Step-By-Step Instructions
To make these cupcakes, you’ll need your usual tools of mixing bowls, a whisk, a rubber spatula and a muffin or cupcake pan. You’ll also need an electric mixer for the frosting.
In a large mixing bowl, whisk together your canola oil, brown sugar, and vanilla extract until everything is combined.
Pour in your Guinness or stout beer and give it a good mix until all the ingredients are fully combined. This will give your cupcakes a rich and complex flavour that pairs perfectly with chocolate.


In a separate bowl, sift together your flour, cocoa powder, and baking powder to create a finer texture and remove any lumps.
Add the dry ingredients into your wet ingredients, gently whisking until your batter is smooth. Fill your muffin pan that has been lined with paper liners evenly so they are about ½ full using either with a spoon or cookie scoop and bake for 18-10 minutes or until a toothpick inserted into the centre of a cupcake comes out clean.


Once they’re done, let your cupcakes cool in the tin for 5 minutes before transferring them to a wire rack to cool completely. This will prevent them from getting soggy and help them cool evenly.
Make your Guinness infused chocolate buttercream frosting and add this to a piping bag with a large open star tip fitted. I love to use the Wilton 1M tip as it’s super easy to make cupcakes look pretty using this without actually having any decorating skills.
Once your cupcakes are completely cool, pipe generous swirls on top of each cupcake.


Storage Instructions
Store the frosted cupcakes in an airtight container at room temperature for up to 2 days. If your kitchen is particularly warm (like mine is here in QLD!), you can store them in the fridge to prevent the buttercream from becoming too soft.
The cupcakes will also last longer in the fridge, up to 5 days. Before serving, let them sit at room temperature for about 30 minutes for the best taste and texture.
You can freeze frosted or unfrosted cupcakes. Once cooled, wrap each cupcake individually in plastic wrap, then place them in an airtight container or a freezer-safe bag. Freeze for up to 3 months. When ready to use, thaw at room temperature before enjoying!
Recipe FAQs
Yes, these chocolate Guinness cupcakes are completely vegan-friendly, as they contain no animal products or by-products.
Yes, Guinness is vegan. The company stopped using isinglass, a fish-derived fining agent, in 2018, making all Guinness beers vegan-friendly.
Yes, you can substitute canola oil with other vegetable oils such as sunflower oil or coconut oil, but it may affect the taste and texture of the cupcakes.
You can use any vegan frosting of your choice, such as vegan buttercream or cream cheese frosting, but the recipe includes a lush Guinness-infused frosting that I think is one of the best chocolate frostings I’ve made.

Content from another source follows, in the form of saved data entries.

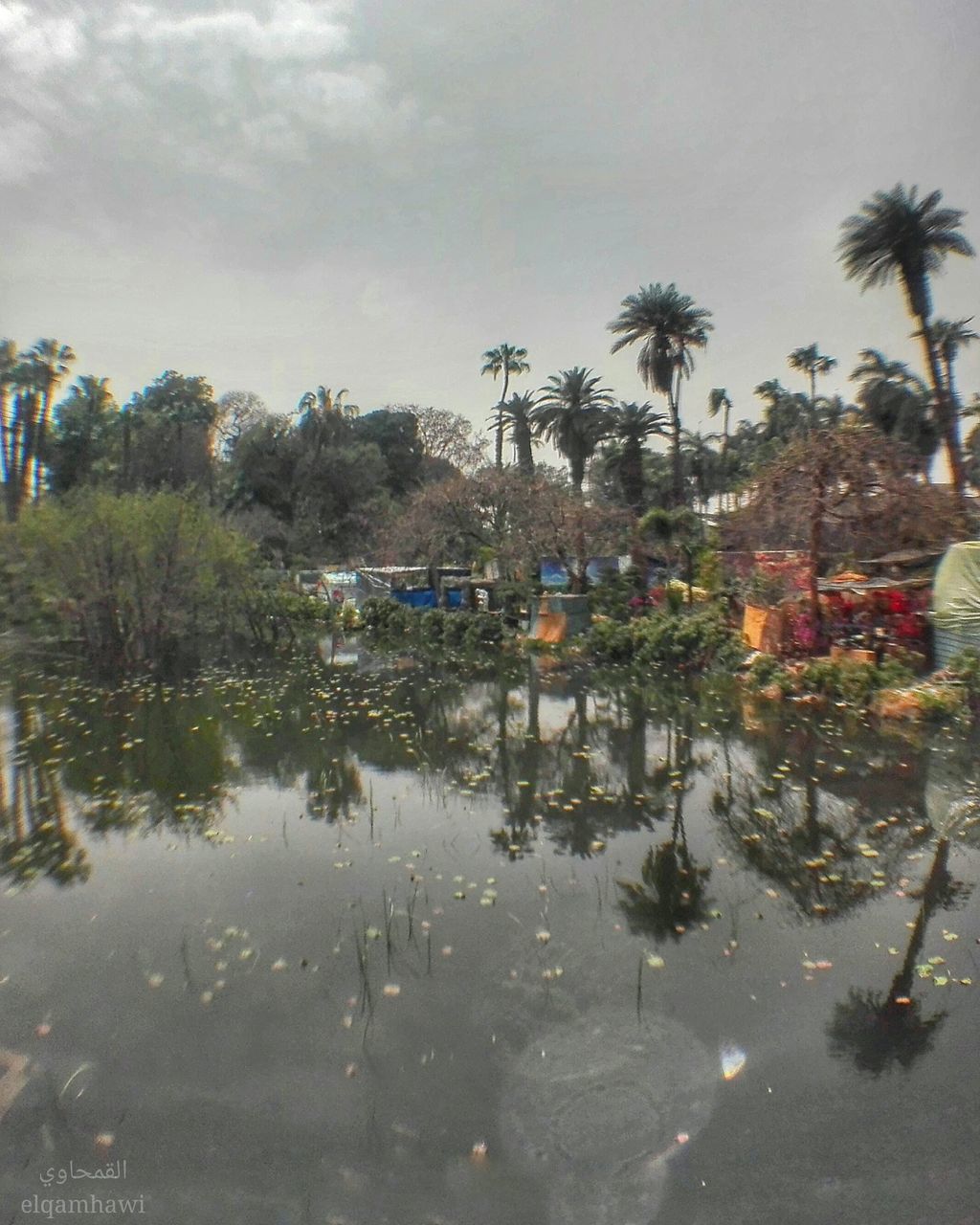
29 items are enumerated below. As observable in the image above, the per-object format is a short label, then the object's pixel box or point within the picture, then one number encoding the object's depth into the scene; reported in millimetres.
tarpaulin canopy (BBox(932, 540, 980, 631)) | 13977
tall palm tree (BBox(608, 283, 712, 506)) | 38031
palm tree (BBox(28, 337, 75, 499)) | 38188
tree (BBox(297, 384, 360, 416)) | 49469
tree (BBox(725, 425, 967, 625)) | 15617
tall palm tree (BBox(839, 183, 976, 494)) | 26719
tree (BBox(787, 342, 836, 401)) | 58875
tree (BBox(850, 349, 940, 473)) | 36594
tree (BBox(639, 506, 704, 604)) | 25875
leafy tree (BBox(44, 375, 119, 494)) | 48938
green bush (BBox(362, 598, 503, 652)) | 24000
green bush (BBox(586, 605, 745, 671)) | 18125
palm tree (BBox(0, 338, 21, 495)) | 36750
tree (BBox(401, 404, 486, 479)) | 51303
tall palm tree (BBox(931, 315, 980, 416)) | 28453
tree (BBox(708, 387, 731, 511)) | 66375
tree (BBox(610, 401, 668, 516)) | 40875
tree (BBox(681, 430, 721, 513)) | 58006
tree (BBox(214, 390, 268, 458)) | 54062
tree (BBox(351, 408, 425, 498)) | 53875
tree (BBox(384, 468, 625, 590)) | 24781
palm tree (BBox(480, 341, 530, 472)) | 51500
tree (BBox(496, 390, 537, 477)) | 45062
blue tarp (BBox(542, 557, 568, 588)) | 30859
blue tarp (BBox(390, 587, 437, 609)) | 30344
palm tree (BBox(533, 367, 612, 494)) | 41688
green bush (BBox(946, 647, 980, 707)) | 12312
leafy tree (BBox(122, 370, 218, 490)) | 47678
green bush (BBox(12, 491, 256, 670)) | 19438
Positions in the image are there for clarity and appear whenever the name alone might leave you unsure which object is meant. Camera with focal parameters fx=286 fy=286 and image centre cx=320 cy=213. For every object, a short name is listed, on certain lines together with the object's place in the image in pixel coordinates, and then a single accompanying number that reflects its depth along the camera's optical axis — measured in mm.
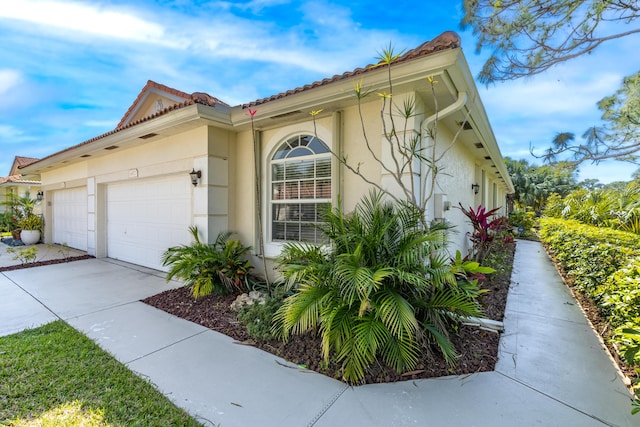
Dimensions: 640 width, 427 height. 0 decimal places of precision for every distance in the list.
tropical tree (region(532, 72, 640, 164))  7344
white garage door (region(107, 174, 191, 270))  7027
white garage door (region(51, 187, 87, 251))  10938
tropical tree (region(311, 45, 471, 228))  4223
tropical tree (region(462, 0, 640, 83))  5926
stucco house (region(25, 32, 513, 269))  4504
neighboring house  17062
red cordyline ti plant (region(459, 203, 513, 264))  6496
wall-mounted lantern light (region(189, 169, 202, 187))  6215
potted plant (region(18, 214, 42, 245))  12992
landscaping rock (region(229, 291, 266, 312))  4904
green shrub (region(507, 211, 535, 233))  18125
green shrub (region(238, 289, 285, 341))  3975
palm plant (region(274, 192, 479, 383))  3070
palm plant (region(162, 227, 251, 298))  5480
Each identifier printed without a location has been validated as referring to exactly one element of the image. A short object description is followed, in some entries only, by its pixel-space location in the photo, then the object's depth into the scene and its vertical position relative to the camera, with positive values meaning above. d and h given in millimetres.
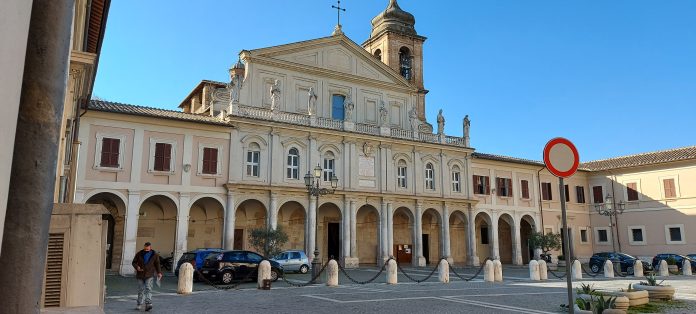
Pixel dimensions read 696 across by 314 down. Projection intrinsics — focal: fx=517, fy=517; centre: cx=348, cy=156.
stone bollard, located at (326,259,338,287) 18266 -1117
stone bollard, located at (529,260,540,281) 21941 -1121
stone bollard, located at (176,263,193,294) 15406 -1037
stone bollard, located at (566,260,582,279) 23891 -1221
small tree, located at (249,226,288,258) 26125 +145
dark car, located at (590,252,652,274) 27262 -919
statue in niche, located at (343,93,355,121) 31422 +8011
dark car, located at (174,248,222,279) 19625 -525
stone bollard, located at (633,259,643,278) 24953 -1219
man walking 11617 -635
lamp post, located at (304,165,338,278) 19219 +2142
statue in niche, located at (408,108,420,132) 34456 +8238
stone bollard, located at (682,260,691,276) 25922 -1215
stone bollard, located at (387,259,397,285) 19481 -1150
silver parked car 25609 -881
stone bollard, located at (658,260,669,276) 25844 -1205
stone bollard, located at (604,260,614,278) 24753 -1219
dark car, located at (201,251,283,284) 19188 -863
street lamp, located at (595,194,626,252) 37125 +2532
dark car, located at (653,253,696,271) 28400 -890
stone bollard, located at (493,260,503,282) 21181 -1169
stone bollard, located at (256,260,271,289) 16909 -949
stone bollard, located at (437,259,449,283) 20703 -1111
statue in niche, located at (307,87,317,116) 30356 +8111
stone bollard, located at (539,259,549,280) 22344 -1221
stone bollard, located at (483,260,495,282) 20844 -1144
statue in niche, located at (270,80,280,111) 29253 +8263
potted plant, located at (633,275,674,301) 12328 -1123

If you do make this recipe, please be sure to leave a comment and ⭐⭐⭐⭐⭐ rating below! And tag any of your creations on Instagram with @eightforestlane as I would love to see.
More chocolate cupcake recipes:
Chocolate Hazelnut Cupcakes (Vegan)
Two Chocolate Cupcakes
The BEST Vegan Chocolate Cupcakes
Vegan Chocolate Peppermint Cupcakes

Chocolate Guinness Cupcakes (Vegan)
Ingredients
For the chocolate Guinness cupcakes:
- ⅓ cup canola oil
- ¾ cup brown sugar
- 1 teaspoon vanilla extract
- 1 cup Guinness or stout beer
- 1 ¼ cup plain flour
- ½ cup cocoa powder
- 1 ½ teaspoons baking powder
For the chocolate Guinness buttercream:
- 125 grams dairy free butter
- ½ cup cocoa powder
- 3 ½ cups icing sugar
- 2 tablespoons Guinness or stout beer
- 1 teaspoon vanilla
Instructions
- Preheat the oven to 180°C (350°F) and line a muffin tin with 12 paper liners.
- In a mixing bowl, whisk together the flour, cocoa powder, and baking powder until combined.
- In another mixing bowl, whisk together canola oil, brown sugar, and vanilla extract until well combined.
- Pour in the Guinness or stout beer and mix until the wet ingredients are fully combined.
- Gradually add the dry ingredients to the wet ingredients, whisking gently until just combined.
- Divide the batter evenly among the prepared paper liners.
- Bake for 18-20 minutes or until a toothpick inserted into the centre of a cupcake comes out clean.
- Remove the cupcakes from the oven and let them cool in the tin for 5 minutes before transferring them to a wire rack to cool completely.
- Make the buttercream: Using a hand mixer or a stand mixer with the paddle attachment fitted, beat dairy-free butter and vanilla for 1-2 minutes until creamy.
- Add in half of the icing sugar and beat on medium until combined. Add in the cocoa powder and remaining icing sugar and continue to mix.
- Add Guinness one tablespoon at a time, beating well after each addition, until the frosting reaches your desired consistency. If too thick, add a little more beer; if too thin, add extra icing sugar.
- Once the cupcakes are cool, add the buttercream to a piping bag with your favourite tip and pipe swirls on top of each cupcake.
Video
Notes
Nutrition
Nutritional information is provided as a guide only and is calculated using automated online tools, therefore we cannot guarantee the accuracy. We encourage you to make your own calculations based on the actual ingredients used in your recipe.
MB says
Can you use alcohol-free Guinness in this recipe?
Sally says
While I haven’t tried it myself I believe it would work exactly the same for this recipe.